# ted`s charity tourny info



## CLASSICHUNTER (May 20, 2005)

well guys prizes coming in Rob at just that hunting shop came through with some great stuff elect feeder ..therma cell couple of rods and reels for the kids as well and a nice fold up stool camo... valley rental wait for it how about a stihl chain saw.. and we have a elect trimmer from sos power and a 500 dollar knife from Murray st amour.. ctc is getting back to me hoping another kayak and bennetts has some rods and reels for us.. looooooooking good guys ..Book your space and time off to be there..


----------



## wanemann (Oct 7, 2010)

sounding pretty good so far ted, looking forward to it. I for one appreciate the foot work and door knocking you do to get the level of prizes you do, and i cant wait to go home with one this year again(hopefully):wink:


----------



## CLASSICHUNTER (May 20, 2005)

Just picked up the murray st amour knife and also have another on the way pics to follow...


----------



## crazymoose (May 17, 2005)

Looking forward to your shoot.
Your poster is on the side of our fridge and the kids keep reminding of it.
Great work building up the prize list.
We are looking forward to the tournament.


----------



## CLASSICHUNTER (May 20, 2005)

Just got a Rodney Wright recurve as well ... and another custom knife..


----------



## Crunch (Nov 28, 2002)

Wow, Ted. Amazing prizes.


----------



## CLASSICHUNTER (May 20, 2005)

just confirmed a kayak from ctc again... as well...


----------



## CLASSICHUNTER (May 20, 2005)

heres the Mike Mossington knife 200 value door prize have to be at tournament to claim prizes as poster states


----------



## CLASSICHUNTER (May 20, 2005)

Murray St amour knife 375 dollars I want one ...


----------



## CLASSICHUNTER (May 20, 2005)

Murray St Amour hand crafted quiver really nice as well Make sure to thank these guys when you see them


----------



## CLASSICHUNTER (May 20, 2005)

wow another knife from cory here on at custom broad head with neck sheath ..real cool Cory makes these and will probably sell some later.. I sent him a old broad head hollowed out and he made me a belt sheath one very cool sorry its my keeper...


----------



## DssBB (Feb 21, 2010)

Great job with all the prizes Ted. We are really looking forward to another great weekend at your shoot. Hopefully there won't be a fire ban in place this year and you can demonstrate your artistic ability to light up the sky with fireworks, or at least send a few low flyers over the camping area.


----------



## CLASSICHUNTER (May 20, 2005)

I`ll try just for you randy bring a fire extinguisher lol lol You guys know what I drink and lots of it.. and diet cola I`m on diet lol lol lol


----------



## DssBB (Feb 21, 2010)

Ted, maybe you should try and con Randy in this year bring up one of the departments fire trucks in case we get another blazing hot weekend as well. Kinda of kill two bird with one stone idea. Then again, the two of you half in the bag with a fire truck at your disposal may not be such a good idea.


----------



## crazymoose (May 17, 2005)

Skip the diet pop and just stick to the 151 proof rum.
The mix always gives me a headache.
Nice prizes Ted.


----------



## F/F 3Der (Mar 23, 2008)

* [Task item A]
Can you write out the lines of the records starting at the beginning of the records and going on through the line containing "нина Российской Федерации", leaving the pictures out?

* [Information]
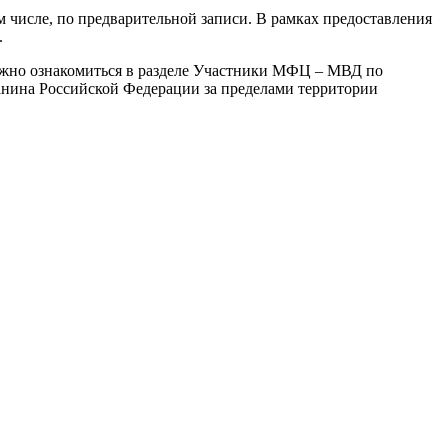
м числе, по предварительной записи. В рамках предоставления
.
ожно ознакомиться в разделе Участники МФЦ – МВД по
нина Российской Федерации за пределами территории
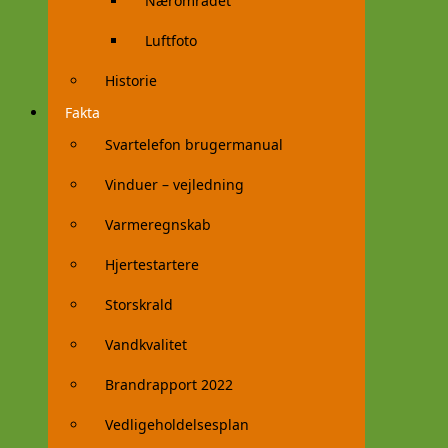
Nærområdet
Luftfoto
Historie
Fakta
Svartelefon brugermanual
Vinduer – vejledning
Varmeregnskab
Hjertestartere
Storskrald
Vandkvalitet
Brandrapport 2022
Vedligeholdelsesplan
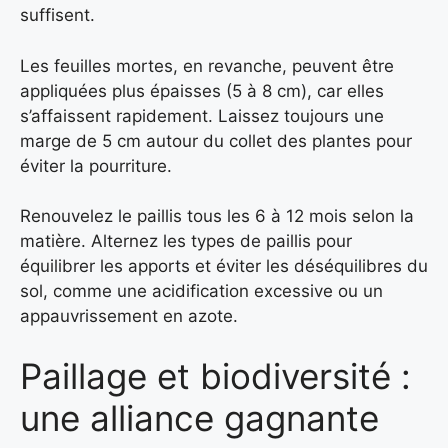
suffisent.
Les feuilles mortes, en revanche, peuvent être
appliquées plus épaisses (5 à 8 cm), car elles
s’affaissent rapidement. Laissez toujours une
marge de 5 cm autour du collet des plantes pour
éviter la pourriture.
Renouvelez le paillis tous les 6 à 12 mois selon la
matière. Alternez les types de paillis pour
équilibrer les apports et éviter les déséquilibres du
sol, comme une acidification excessive ou un
appauvrissement en azote.
Paillage et biodiversité :
une alliance gagnante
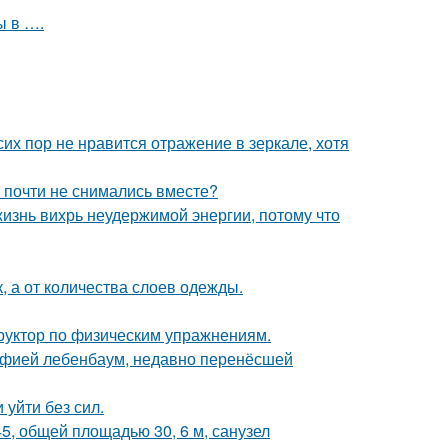
ы в ….
их пор не нравится отражение в зеркале, хотя
 почти не снимались вместе?
жизнь вихрь неудержимой энергии, потому что
к, а от количества слоев одежды.
труктор по физическим упражнениям.
Софией лебенбаум, недавно перенёсшей
 уйти без сил.
5, общей площадью 30, 6 м, санузел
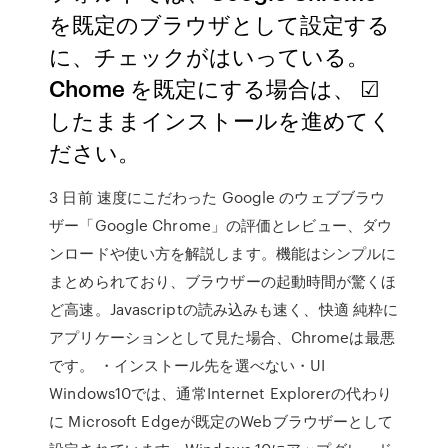
を既定のブラウザとして設定する
に、チェックがはいっている。
Chome を既定にする場合は、 ☑
したままインストールを進めてく
ださい。
3 日前 速度にこだわった Google のウェブブラウ
ザー「Google Chrome」の評価とレビュー、ダウ
ンロードや使い方を解説します。機能はシンプルに
まとめられており、ブラウザーの起動時間が驚くほ
ど高速。Javascriptの読み込みも速く、快適 純粋に
アプリケーションとして見た場合、Chromeは最悪
です。 ・インストール先を選べない・UI
Windows10では、通常Internet Explorerの代わり
に Microsoft Edgeが既定のWebブラウザーとして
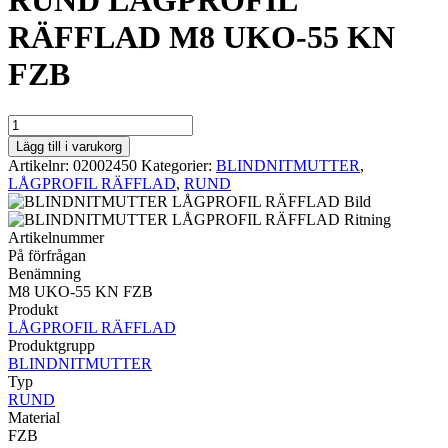
RUND LÅGPROFIL
RÄFFLAD M8 UKO-55 KN
FZB
RUND
LÅGPROFIL
Lägg till i varukorg
RÄFFLAD
Artikelnr:
02002450
Kategorier:
BLINDNITMUTTER
,
M8
LÅGPROFIL RÄFFLAD
,
RUND
UKO-
55
KN
Artikelnummer
FZB
På förfrågan
mängd
Benämning
M8 UKO-55 KN FZB
Produkt
LÅGPROFIL RÄFFLAD
Produktgrupp
BLINDNITMUTTER
Typ
RUND
Material
FZB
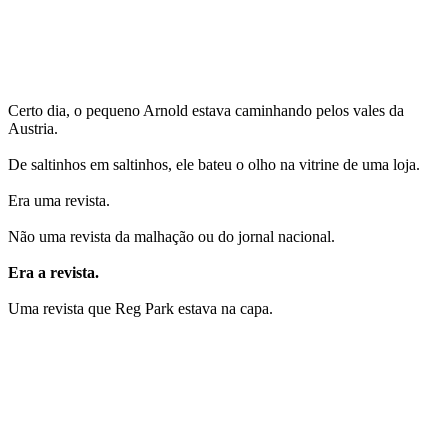
Certo dia, o pequeno Arnold estava caminhando pelos vales da
Austria.
De saltinhos em saltinhos, ele bateu o olho na vitrine de uma loja.
Era uma revista.
Não uma revista da malhação ou do jornal nacional.
Era a revista.
Uma revista que Reg Park estava na capa.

* [Task item B]
Can you change "fridge" to "refrigerator" in the part of the charity tournament thread starting with "Looking forward to your" and going on through "another custom knife..", and give that part again?

* [Your solution A]
м числе, по предварительной записи. В рамках предоставления
.
ожно ознакомиться в разделе Участники МФЦ – МВД по
нина Российской Федерации за пределами территории

* [Your solution B]
Looking forward to your shoot.
Your poster is on the side of our refrigerator and the kids keep reminding of it.
Great work building up the prize list.
We are looking forward to the tournament.


----------



## CLASSICHUNTER (May 20, 2005)

Just got a Rodney Wright recurve as well ... and another custom knife..